## TÂCHES À RÉALISER:
A: Résumez le texte fourni en deux phrases.
B: Réécrivez sous forme de liste le paragraphe du texte fourni qui commence par « Le vendredi 14 novembre 2025 », en gardant ses faits principaux.

## TEXTE FOURNI:
- - -
Actualités
Bénin : l’Assemblée nationale valide la révision constitutionnelle et ouvre la voie au Sénat
Le vendredi 14 novembre 2025 marque un tournant politique au Bénin. Les députés ont approuvé la proposition de loi révisant la Constitution, un texte porté par Aké Natondé (UP le Renouveau) et Assan Séïbou (Bloc Républicain), deux figures de la majorité. Avec 87 voix pour et 22 contre à la phase de recevabilité, puis 90 pour et 19 contre lors du vote final, le Parlement a donné son feu vert à la création d’une nouvelle institution : le Sénat.
Un projet controversé dès son annonce
L’idée de créer un Sénat ne fait pas consensus. Les critiques sont immédiates et nombreuses. Pour une partie de la population, l’institution risque de devenir un organe coûteux, sans impact réel sur l’efficacité démocratique. À l’opposition, la mesure est perçue comme une manœuvre politique visant à consolider le pouvoir en place plutôt qu’à moderniser le système institutionnel.
- - -
[Enregistrements d'une collecte de données]
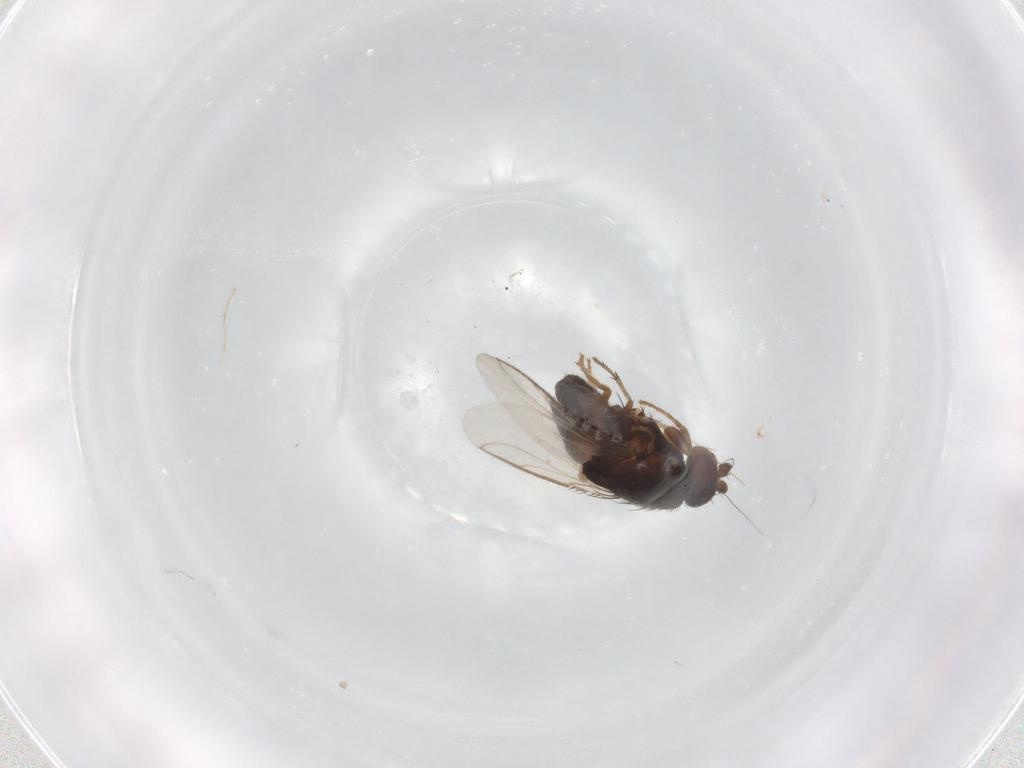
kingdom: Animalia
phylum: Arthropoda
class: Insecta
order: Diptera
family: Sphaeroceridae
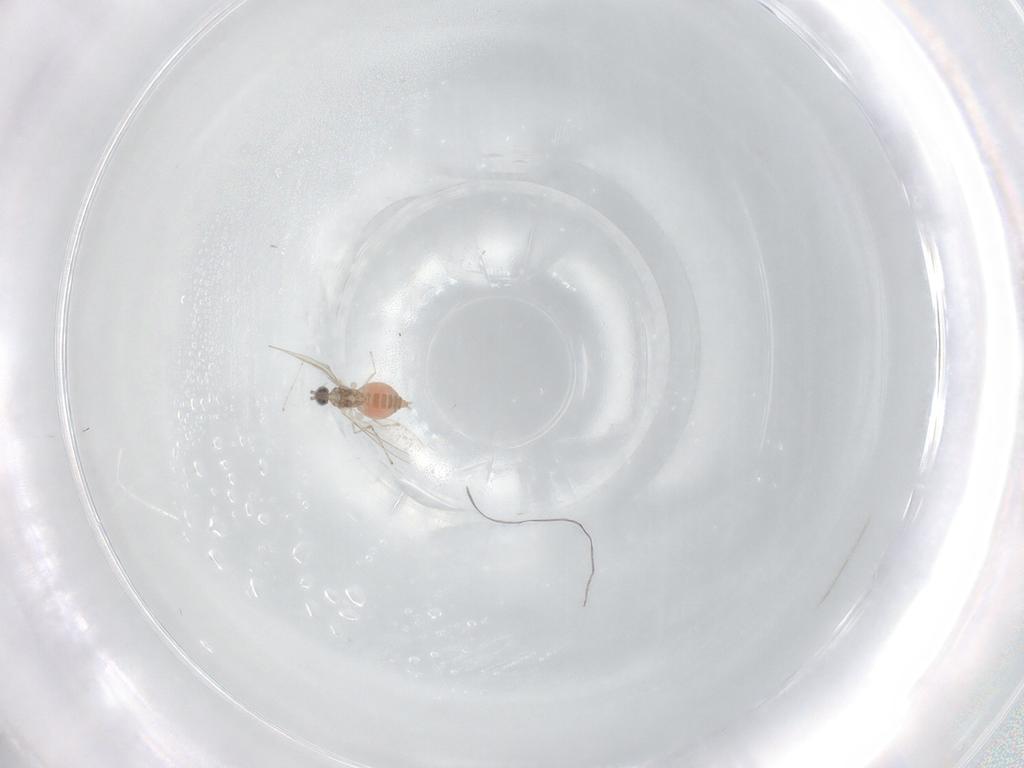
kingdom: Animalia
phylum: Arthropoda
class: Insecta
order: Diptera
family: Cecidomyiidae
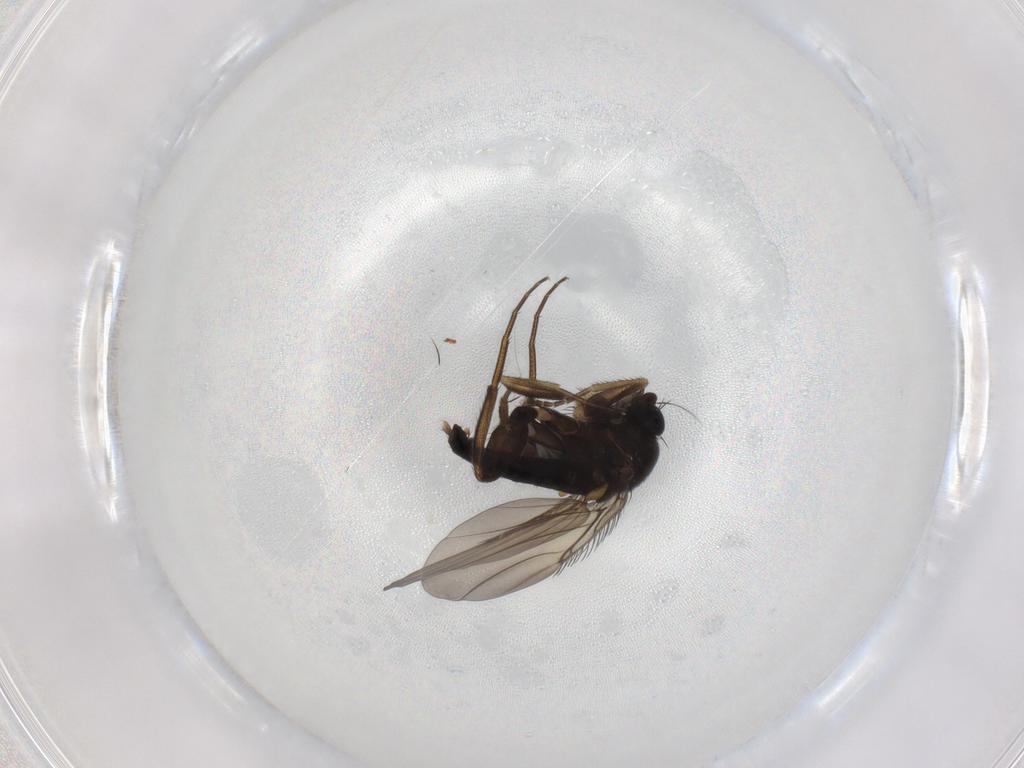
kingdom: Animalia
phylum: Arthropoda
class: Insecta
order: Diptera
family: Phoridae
- - -
## RÉSULTATS PAR TÂCHE:
A: Le 14 novembre 2025, les députés béninois ont approuvé une révision de la Constitution qui crée un Sénat, avec 90 voix pour et 19 contre lors du vote final. Ce projet ne fait pas consensus : une partie de la population craint un organe coûteux et sans impact réel, et l'opposition y voit une manœuvre pour consolider le pouvoir en place.

B:
- Date : vendredi 14 novembre 2025, un tournant politique au Bénin.
- Décision : les députés ont approuvé la proposition de loi qui révise la Constitution.
- Auteurs du texte : Aké Natondé (UP le Renouveau) et Assan Séïbou (Bloc Républicain), deux figures de la majorité.
- Phase de recevabilité : 87 voix pour, 22 contre.
- Vote final : 90 voix pour, 19 contre.
- Résultat : feu vert à la création d'une nouvelle institution, le Sénat.